You have 8 float arrays. When they are of size 1000, your test is manipulating about 32kB of data. Even though your L1 cache is probably a bit larger (64kB), the L1 cache is likely unable to hold all the 32kB data at the same time due to associativity.
Your test iterates, processing the same data over and over again. Consider the two cases:
Size = 528: The 8 arrays conveniently fit into the L1 cache. Each test iteration (except for the first one) has fast access to the data.

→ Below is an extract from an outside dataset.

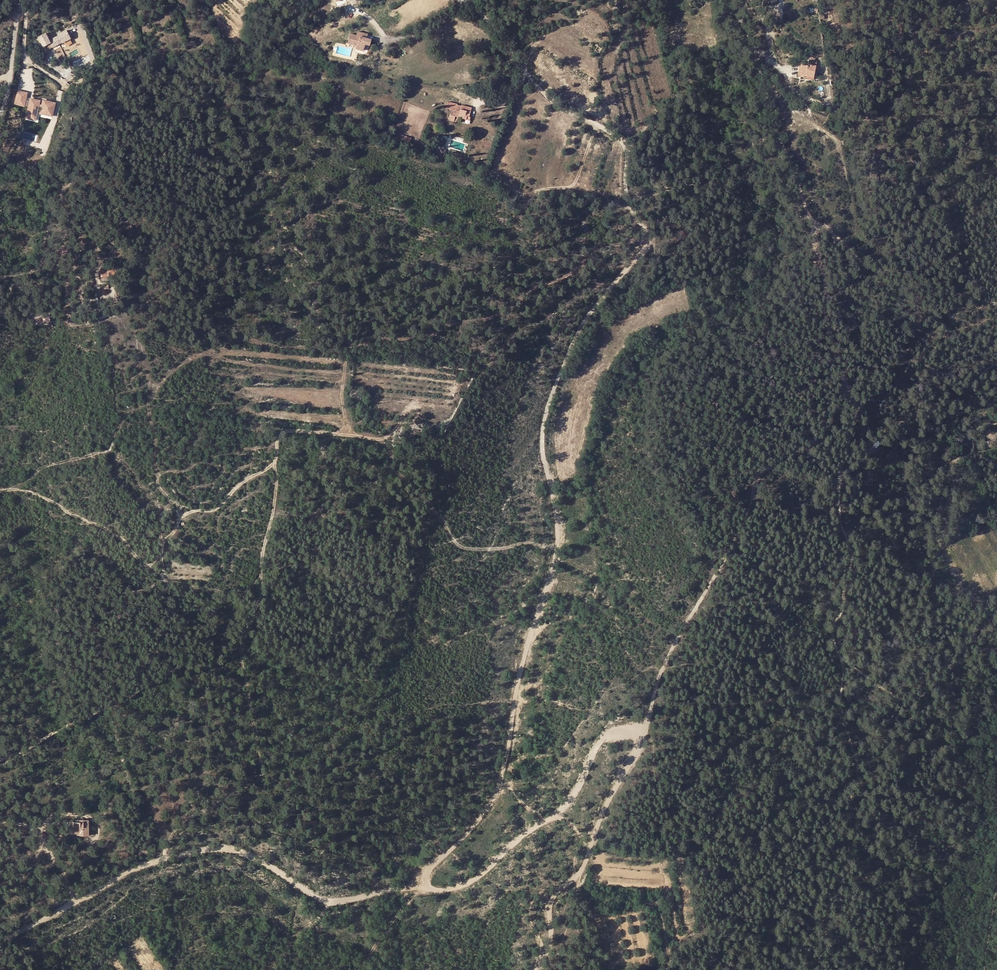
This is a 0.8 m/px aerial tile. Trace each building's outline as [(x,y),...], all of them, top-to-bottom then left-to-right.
[(70,38),(66,30),(59,35),(50,41),(46,33),(39,37),(43,46),(51,42),(53,47),(62,42),(62,43),(70,38)] [(368,46),(370,39),(366,39),(363,38),(364,34),(357,32),(356,36),(350,34),(347,43),(356,46),(355,50),(363,52),(365,45),(368,46)] [(814,77),(816,60),(808,59),(807,65),(801,64),(799,75),(814,77)] [(23,92),(18,91),(15,104),(22,105),(23,92)] [(25,100),(27,93),(23,92),(22,105),(24,106),(24,105),(29,106),(27,114),(36,116),(38,109),(41,110),(40,113),(52,116),(55,103),(43,100),(42,104),(39,104),(40,101),(31,99),(30,101),(25,100)] [(454,117),(461,118),(467,120),(468,116),(470,116),(471,111),(460,109),(460,111),(455,110),(457,104),(447,102),(446,108),(451,109),(448,120),(453,121),(454,117)] [(44,315),(44,317),(50,317),(49,312),(44,312),(44,309),(35,310),(35,315),(38,315),(44,315)] [(874,436),(868,440),(871,445),(877,441),(874,436)] [(77,822),(77,824),(70,823),(70,829),(66,829),(66,836),(77,835),(77,838),(85,838),(85,822),(77,822)] [(42,896),(39,898),(40,900),(49,896),(46,890),(41,892),(42,896)]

Size = 1268: The 8 arrays do not fit into the L1 cache at the same time. Each test iteration keeps evicting the data from L1, so effectively all reads and writes go to L2.
So the jump at input size 1000 is partly an artifact of your test, but not entirely. In the real world, if you already happen to have all the data you need in the L1 cache, genv_tr will be really fast. But on inputs of size >1000, all the inputs simply do not fit into the L1 cache, so some accesses will definitely go to L2.